THE proposal to sell land to the Royal Mail has been put on hold, the council have announced.
Senior councilors at Brighton and Hove City Council were to decide whether a long lease should be given to the Royal Mail for Patcham Court Farm.
The existing sorting offices at North Road, Brighton and Denmark Villas, Hove would be demolished and replaced by nearly 200 houses – 110 in Brighton and the remainder in Hove.
The announcement was met with backlash from Patcham residents, who described the plans as ‘breathtaking’ and said a new sorting office on Patcham Court Farm would have a negative impact on traffic and parking in the area.
On Friday, the council announced that a decision had been made to withdraw reports on the sale of Patcham Court Farm which were to be reviewed by advisers to the council’s Policy and Resources Committee.
‘This is so that officers can continue to explore all viable accommodation options at the sites released by Royal Mail and that advisers from all political groups can continue to listen and respond to the views of residents,’ the statement read. .
“It is imperative that councilors feel they have all the information and options available to them so that they can make an informed and fully considered decision about the future of Patcham Court Farm and securing Royal Mail jobs in the town.
“It will take longer to deliver.”
Earlier this week Labor said they were “appalled” by the council’s approach to the deal and called for a pause in proceedings.

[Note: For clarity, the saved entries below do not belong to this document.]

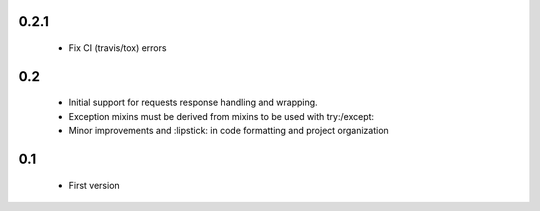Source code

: 0.2.1
=====

  - Fix CI (travis/tox) errors

0.2
===

  - Initial support for requests response handling and wrapping.
  - Exception mixins must be derived from mixins to be used with try:/except:
  - Minor improvements and :lipstick: in code formatting and project organization

0.1
===

  - First version
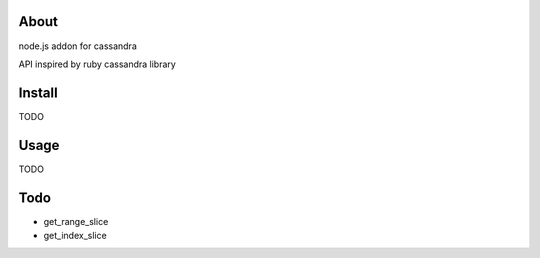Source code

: 
About
---------

node.js addon for cassandra

API inspired by ruby cassandra library

Install
---------

TODO

Usage
---------

TODO

Todo
---------

* get_range_slice
* get_index_slice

“Labour councilors are disappointed with the half-hearted approach of the Greens, which seek to prioritize short-term gains from the sale of family silverware rather than responding to residents’ demands and tackling the crisis head-on housing,” says a statement from Labour.
“Selling council assets and land, without negotiating to extract sites in return for building affordable homes, is short-sighted and frankly a breach of duty by any serious party to addressing housing need in Brighton and Hove. ”
There have been a total of eight approaches for the Patcham site since the early 1990s, including a Royal Mail proposal in 2018.
The council says it has since worked with Royal Mail “to help them develop a program that consolidates their existing sorting office services” on the Patcham site.
Patcham advisers Alistair McNair and Anne Meadows received confidential notice of the plans on November 9 last year and launched a petition on January 24 this year.
Cllr McNair previously raised concerns about the plan.
‘The Royal Mail had four years to plan and residents have very little time to give feedback,’ he said.
A Royal Mail spokesman said: “Our plans would create 85 staff parking spaces on site, along with 13 motorbike spaces and 40 bicycle spaces.
“We do not anticipate any pollution issues that have not been considered in our plans. Our proposed mitigation measures include acoustic fencing to limit the potential for noise pollution from the planned development.
“The proposed delivery office would be carbon neutral, on the way to net zero. A fleet of all-electric vehicles would be introduced.
“This proposed delivery office will enable us to continue to offer our customers the high standards they have come to expect from Royal Mail.”
Local residents were also expected to stage a protest against the plans on Sunday.